Your copy of the data should leave out the images and match everything else exactly.

>>>>>

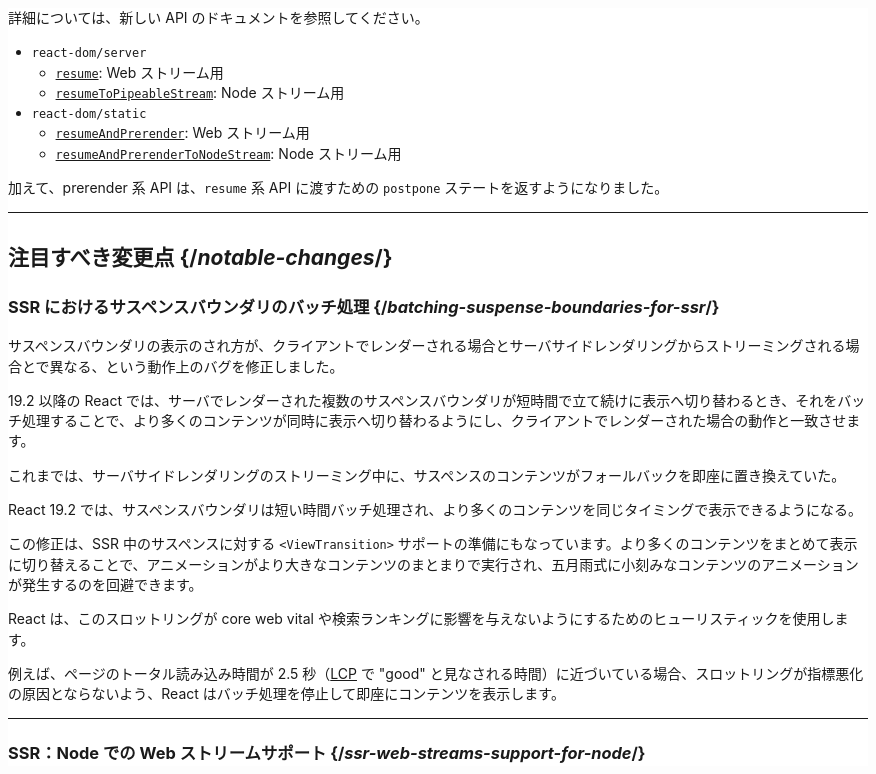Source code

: 詳細については、新しい API のドキュメントを参照してください。
- `react-dom/server`
  - [`resume`](/reference/react-dom/server/resume): Web ストリーム用
  - [`resumeToPipeableStream`](/reference/react-dom/server/resumeToPipeableStream): Node ストリーム用
- `react-dom/static`
  - [`resumeAndPrerender`](/reference/react-dom/static/resumeAndPrerender): Web ストリーム用
  - [`resumeAndPrerenderToNodeStream`](/reference/react-dom/static/resumeAndPrerenderToNodeStream): Node ストリーム用

加えて、prerender 系 API は、`resume` 系 API に渡すための `postpone` ステートを返すようになりました。

---

## 注目すべき変更点 {/*notable-changes*/}

### SSR におけるサスペンスバウンダリのバッチ処理 {/*batching-suspense-boundaries-for-ssr*/}

サスペンスバウンダリの表示のされ方が、クライアントでレンダーされる場合とサーバサイドレンダリングからストリーミングされる場合とで異なる、という動作上のバグを修正しました。

19.2 以降の React では、サーバでレンダーされた複数のサスペンスバウンダリが短時間で立て続けに表示へ切り替わるとき、それをバッチ処理することで、より多くのコンテンツが同時に表示へ切り替わるようにし、クライアントでレンダーされた場合の動作と一致させます。

<Diagram name="19_2_batching_before" height={162} width={1270} alt="Diagram with three sections, with an arrow transitioning each section in between. The first section contains a page rectangle showing a glimmer loading state with faded bars. The second panel shows the top half of the page revealed and highlighted in blue. The third panel shows the entire the page revealed and highlighted in blue.">

これまでは、サーバサイドレンダリングのストリーミング中に、サスペンスのコンテンツがフォールバックを即座に置き換えていた。

</Diagram>

<Diagram name="19_2_batching_after" height={162} width={1270} alt="Diagram with three sections, with an arrow transitioning each section in between. The first section contains a page rectangle showing a glimmer loading state with faded bars. The second panel shows the same page. The third panel shows the entire the page revealed and highlighted in blue.">

React 19.2 では、サスペンスバウンダリは短い時間バッチ処理され、より多くのコンテンツを同じタイミングで表示できるようになる。

</Diagram>

この修正は、SSR 中のサスペンスに対する `<ViewTransition>` サポートの準備にもなっています。より多くのコンテンツをまとめて表示に切り替えることで、アニメーションがより大きなコンテンツのまとまりで実行され、五月雨式に小刻みなコンテンツのアニメーションが発生するのを回避できます。

<Note>

React は、このスロットリングが core web vital や検索ランキングに影響を与えないようにするためのヒューリスティックを使用します。

例えば、ページのトータル読み込み時間が 2.5 秒（[LCP](https://web.dev/articles/lcp) で "good" と見なされる時間）に近づいている場合、スロットリングが指標悪化の原因とならないよう、React はバッチ処理を停止して即座にコンテンツを表示します。

</Note>

---

### SSR：Node での Web ストリームサポート {/*ssr-web-streams-support-for-node*/}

<<<<<

• Response
Source code

: 詳細については、新しい API のドキュメントを参照してください。
- `react-dom/server`
  - [`resume`](/reference/react-dom/server/resume): Web ストリーム用
  - [`resumeToPipeableStream`](/reference/react-dom/server/resumeToPipeableStream): Node ストリーム用
- `react-dom/static`
  - [`resumeAndPrerender`](/reference/react-dom/static/resumeAndPrerender): Web ストリーム用
  - [`resumeAndPrerenderToNodeStream`](/reference/react-dom/static/resumeAndPrerenderToNodeStream): Node ストリーム用

加えて、prerender 系 API は、`resume` 系 API に渡すための `postpone` ステートを返すようになりました。

---

## 注目すべき変更点 {/*notable-changes*/}

### SSR におけるサスペンスバウンダリのバッチ処理 {/*batching-suspense-boundaries-for-ssr*/}

サスペンスバウンダリの表示のされ方が、クライアントでレンダーされる場合とサーバサイドレンダリングからストリーミングされる場合とで異なる、という動作上のバグを修正しました。

19.2 以降の React では、サーバでレンダーされた複数のサスペンスバウンダリが短時間で立て続けに表示へ切り替わるとき、それをバッチ処理することで、より多くのコンテンツが同時に表示へ切り替わるようにし、クライアントでレンダーされた場合の動作と一致させます。

<Diagram name="19_2_batching_before" height={162} width={1270} alt="Diagram with three sections, with an arrow transitioning each section in between. The first section contains a page rectangle showing a glimmer loading state with faded bars. The second panel shows the top half of the page revealed and highlighted in blue. The third panel shows the entire the page revealed and highlighted in blue.">

これまでは、サーバサイドレンダリングのストリーミング中に、サスペンスのコンテンツがフォールバックを即座に置き換えていた。

</Diagram>

<Diagram name="19_2_batching_after" height={162} width={1270} alt="Diagram with three sections, with an arrow transitioning each section in between. The first section contains a page rectangle showing a glimmer loading state with faded bars. The second panel shows the same page. The third panel shows the entire the page revealed and highlighted in blue.">

React 19.2 では、サスペンスバウンダリは短い時間バッチ処理され、より多くのコンテンツを同じタイミングで表示できるようになる。

</Diagram>

この修正は、SSR 中のサスペンスに対する `<ViewTransition>` サポートの準備にもなっています。より多くのコンテンツをまとめて表示に切り替えることで、アニメーションがより大きなコンテンツのまとまりで実行され、五月雨式に小刻みなコンテンツのアニメーションが発生するのを回避できます。

<Note>

React は、このスロットリングが core web vital や検索ランキングに影響を与えないようにするためのヒューリスティックを使用します。

例えば、ページのトータル読み込み時間が 2.5 秒（[LCP](https://web.dev/articles/lcp) で "good" と見なされる時間）に近づいている場合、スロットリングが指標悪化の原因とならないよう、React はバッチ処理を停止して即座にコンテンツを表示します。

</Note>

---

### SSR：Node での Web ストリームサポート {/*ssr-web-streams-support-for-node*/}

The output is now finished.